Workplace Solutions Chemical safety Facility safety Hazard communication Signs/labels

Label requirements for hazardous waste

What are the new Environmental Protection Agency labeling requirements for hazardous waste containers?


Responding is Colwin Chan, group product manager, Avery Safety and Facilities Solutions, a division of the Avery Products Corp., Brea, CA.

To enhance safety and environmental protection, the Environmental Protection Agency’s Hazardous Waste Generator Improvements final rule, which went into effect last year, requires including the words “hazardous waste,” a description of the container’s hazards and the date the accumulation started. Labels, however, are not required to include the identity of the container’s contents, as proposed.

Previous Resource Conservation and Recovery Act program labeling regulations did not require waste generators to identify and indicate the hazards of hazardous wastes accumulated in containers, tanks, drip pads and containment buildings. This resulted in a failure to communicate risks associated with wastes being accumulated or stored in different locations, which could put workers, waste handlers, emergency responders and visitors at risk.

To resolve this issue, the final rule stipulates that container and tank labels must indicate the hazards of such containers’ contents in numerous affected areas. These include areas for waste generator satellite accumulation or central accumulation; transfer facilities consolidating hazardous wastes from different generators; and generator container/tank storage areas at treatment, storage and disposal facilities.

Fortunately, the final rule allows ample flexibility in how to comply with this new provision. For drip pad and containment buildings, the generator can keep this information in logs or records near the accumulation unit.

Waste generators can indicate the hazards of the container’s contents using several established methods, such as Department of Transportation hazard communication, an OSHA hazard statement or pictogram, a National Fire Protection Association chemical hazard label, or an RCRA characteristic.

Examples of how to indicate the hazards include:

  • The words of the applicable hazardous waste characteristic(s) (i.e., ignitable, corrosive, reactive, toxic).
  • Hazard communication consistent with DOT requirements at 49 CFR Part 172 Subpart E (labeling) or Subpart F (placarding).
  • A hazard statement or pictogram consistent with the OSHA Hazard Communication Standard (1910.1200).
  • A chemical hazard label consistent with NFPA Code 704.
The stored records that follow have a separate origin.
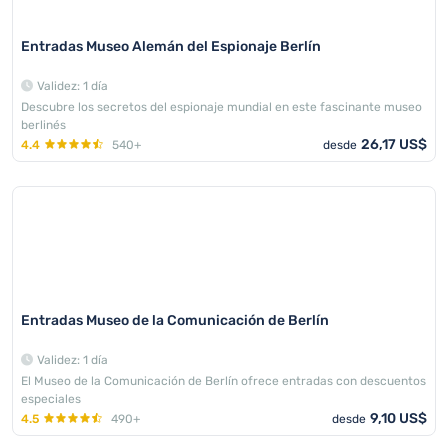
Entradas Museo Alemán del Espionaje Berlín
Validez: 1 día
Descubre los secretos del espionaje mundial en este fascinante museo
berlinés
26,17 US$
4.4
540+
desde
Entradas Museo de la Comunicación de Berlín
Validez: 1 día
El Museo de la Comunicación de Berlín ofrece entradas con descuentos
especiales
9,10 US$
4.5
490+
desde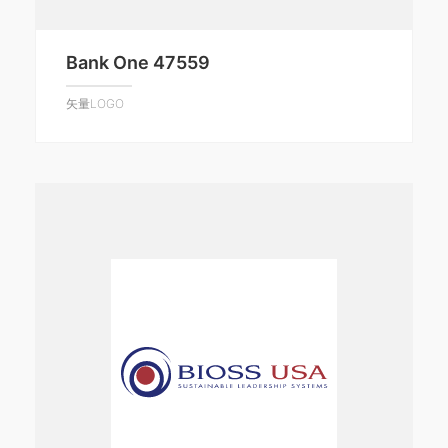
Bank One 47559
矢量LOGO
RCRA waste codes must be placed on the containers before shipping hazardous waste offsite to an RCRApermitted treatment, storage and disposal facility, but do not need to be applied before that time. An electronic system, such as a bar code system, is acceptable as long as the RCRA waste code(s) are tied to the specific container.

Preprinted labels with handwritten accumulation start date and marked hazardous properties (flammable, corrosive, toxic, reactive; or GHS pictograms) are acceptable under the final rule. In addition, label software templates are available that help end users enter the required information and print labels using a desktop printer.

Editor's note: This article represents the independent views of the author and should not be construed as a National Safety Council endorsement.